Analyse: Tiefschlag für SAP in Fehde mit Oracle

Walldorf/Oakland (dpa) - Die Fehde zwischen den beiden Software-Giganten SAP und Oracle ist reich an kuriosen Anekdoten und geht bis in die Anfänge der Rivalen zurück. Den nackten Hintern soll SAP- Mitgründer Hasso Plattner seinem verhassten Gegner einmal bei einer Segelregatta gezeigt haben.

Die von einem US-Gericht verhängte Milliardenstrafe gegen die Walldorfer wegen Datenklau und Urheberrechtsverletzungen reicht aber weit über die Folgen effekthascherischer PR und Alphatier-Gehabe hinaus. Der Richterspruch geht an die Substanz des einstigen deutschen Vorzeigeunternehmens - finanziell, aber vor allem aus Imagegründen.

Nach Bekanntwerden der Industriespionagevorwürfe Anfang 2007 hatte der hitzköpfige Oracle-Chef und Plattner-Intimfeind Larry Ellison keine Gelegenheit ausgelassen, den Walldorfer Konkurrenten noch massiver als sonst zu attackieren. SAP versuchte die Vorwürfe zuerst auszusitzen und totzuschweigen. Das Management musste dann aber diesen Strategiefehler eingestehen und reumütig zugeben, dass Mitarbeiter ihrer Software-Wartungsfirma TomorrowNow unrechtmäßig Updates bei Oracle heruntergeladen hatten.

Dass sich Ellison mit der Datenklau-Affäre eine nahezu einmalige Chance bietet, dem Erzrivalen im Kampf um Marktanteile bei Unternehmenssoftware eine empfindliche Niederlage beizubringen, wurde schließlich rund um den Prozess vor einem US-Gericht im kalifornischen Oakland deutlich. Der Oracle-Chef legte mit seinen Vorwürfen fast täglich nach, die Schadenersatzforderungen stiegen nach und nach auf 1,7 Milliarden Euro. Die ehemalige und amtierende SAP-Führungsspitze wurde vor Gericht vorgeladen.

Der erst seit Frühjahr amtierende und in der Fehde unbelastete Co-Konzernchef Bill McDermott leistete vor Gericht zwar Abbitte und entschuldigte sich offiziell für den Vorfall. Und auch Plattner räumte in einem „Spiegel“-Interview ein: „Die Sache ist denkbar blöd. Wir haben einen Weg eingeschlagen, den wir nie hätten betreten dürfen.“ Die Tragweite der juristischen Auseinandersetzung haben die Walldorfer aber offenbar verkannt.

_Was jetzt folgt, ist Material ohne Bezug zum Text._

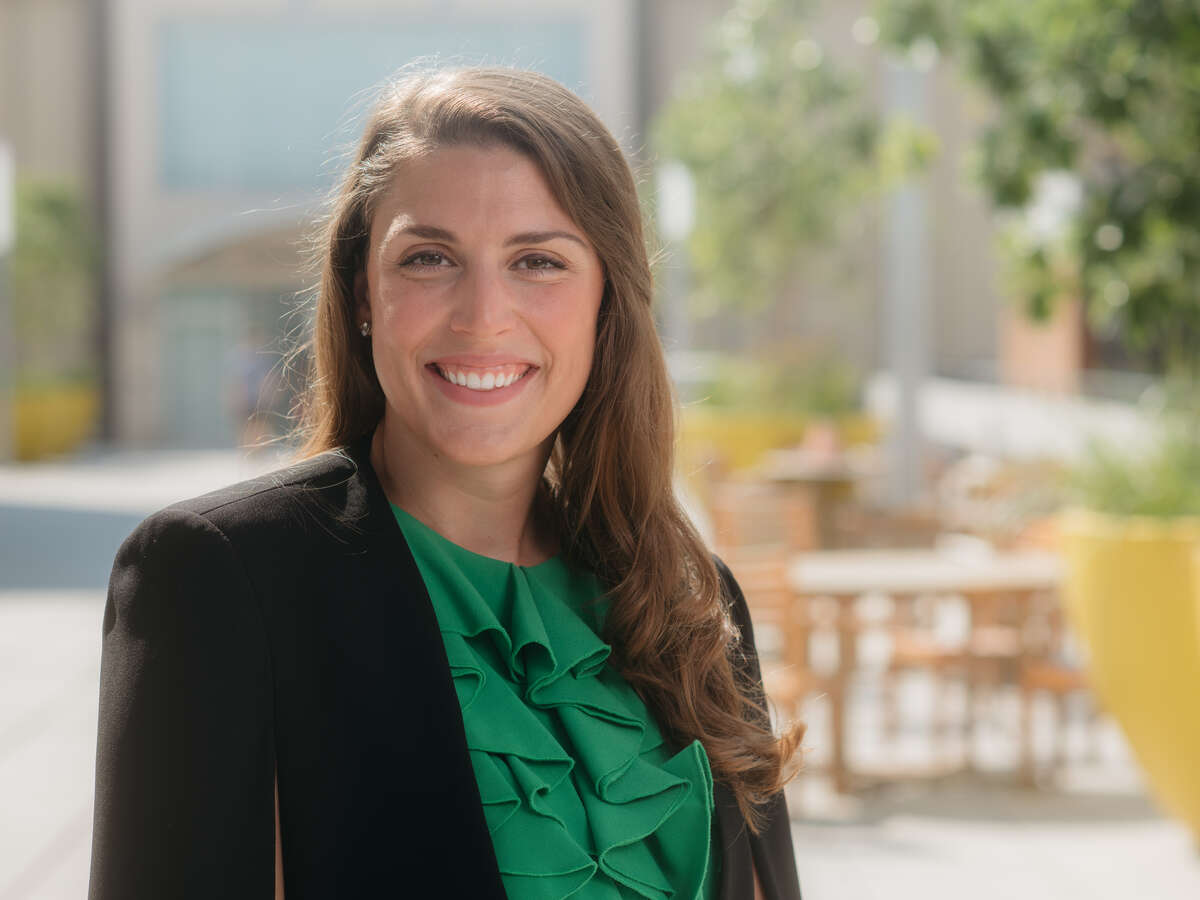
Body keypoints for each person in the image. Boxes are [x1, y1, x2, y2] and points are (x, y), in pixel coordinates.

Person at [88, 66, 805, 899]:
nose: (482, 314)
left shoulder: (689, 595)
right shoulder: (222, 578)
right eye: (430, 258)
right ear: (363, 293)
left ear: (608, 302)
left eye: (538, 260)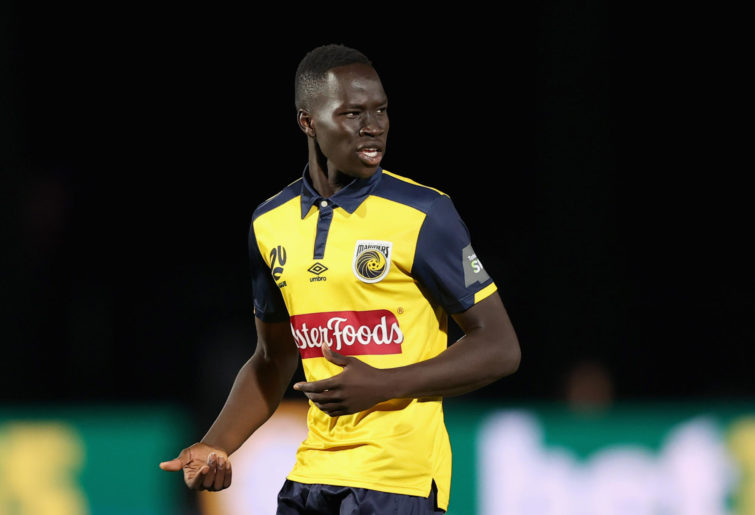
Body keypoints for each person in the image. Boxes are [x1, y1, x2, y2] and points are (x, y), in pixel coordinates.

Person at [160, 43, 521, 514]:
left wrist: (386, 382)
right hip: (311, 478)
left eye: (381, 110)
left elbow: (499, 347)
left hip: (398, 481)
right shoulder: (270, 223)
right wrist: (215, 443)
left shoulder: (424, 214)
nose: (374, 126)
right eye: (353, 113)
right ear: (307, 121)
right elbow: (272, 360)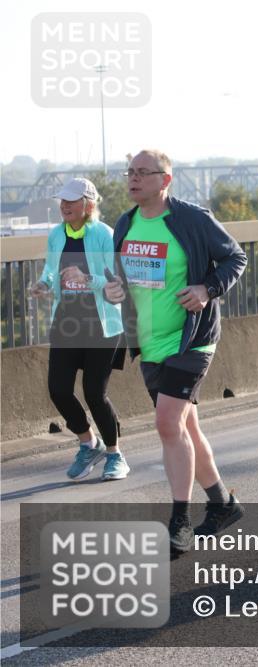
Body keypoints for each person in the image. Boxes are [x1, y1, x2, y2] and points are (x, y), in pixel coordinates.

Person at [104, 149, 248, 551]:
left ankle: (179, 522)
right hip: (148, 342)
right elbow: (120, 281)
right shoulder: (126, 223)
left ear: (165, 180)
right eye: (129, 171)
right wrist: (112, 289)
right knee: (186, 427)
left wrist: (207, 288)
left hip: (192, 339)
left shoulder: (192, 219)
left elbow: (235, 257)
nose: (133, 179)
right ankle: (222, 504)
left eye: (143, 173)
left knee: (168, 423)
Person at [29, 178, 128, 481]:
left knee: (94, 394)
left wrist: (87, 278)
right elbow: (50, 268)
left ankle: (114, 454)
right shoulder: (57, 234)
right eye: (62, 201)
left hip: (101, 322)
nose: (64, 206)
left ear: (88, 204)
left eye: (71, 201)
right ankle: (89, 444)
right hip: (66, 321)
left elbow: (116, 281)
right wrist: (44, 283)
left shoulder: (104, 234)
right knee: (58, 389)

1,3 Milliarden US-Dollar (knapp eine Milliarde Euro) muss SAP nach dem in der Nacht zum Mittwoch deutscher Zeit verkündeten Urteil wegen Urheberrechtsverletzungen bezahlen. Die Rückstellungen, die der deutsche DAX-Konzern für das Verfahren gebildet hat, liegen jedoch nur bei 160 Millionen Dollar (rund 115 Mio Euro). Vor der Veröffentlichung der Zahlen für das dritte Quartal standen sogar nur 60 Millionen Dollar in den Büchern.

Die undankbarste Aufgabe kommt nun den beiden Newcomern in der SAP-Kommandozentrale zu: Dem Amerikaner McDermott und seinem Co- Vorstandschef Jim-Hagemann Snabe. Mit großer Charme-Offensive hatten die beiden Manager ihren Job angetreten, nachdem ihr ungeliebter Vorgänger Leo Apotheker von Übervater Plattner vom Hof gejagt wurde.

Glänzende Zahlen wurden von der neuen Führungsspitze zum dritten Quartal vorgelegt und als Prognose ausgegeben, den Umsatz mit Software und softwarebezogenen Dienstleistungen um bis zu elf Prozent zu steigern (2009: 8,2 Milliarden Euro). Die Gewinnkennziffer der operativen Marge soll bei bis zu 31 Prozent liegen, im vergangenen Jahr hatte sie 27,4 Prozent betragen.

Diese operativen Ziele sollen durch die Milliardenstrafe nicht tangiert werden, versicherte am Mittwoch ein Unternehmenssprecher in Walldorf. Wie SAP die Milliardenstrafe verbuchen wird, konnte der Sprecher aber nicht sagen. Auch die Reaktion der SAP-Kunden muss abgewartet werden. Die Börse reagierte empfindlich auf die Strafe. Im frühen Handel rutschte der SAP-Titel gegen den positiven Trend im DAX um rund ein Prozent unter 36 Euro. Der Softwarekonzern prüft, gegen das Urteil in Berufung zu gehen. Erste Schritte werden noch in diesem Jahr erwartet.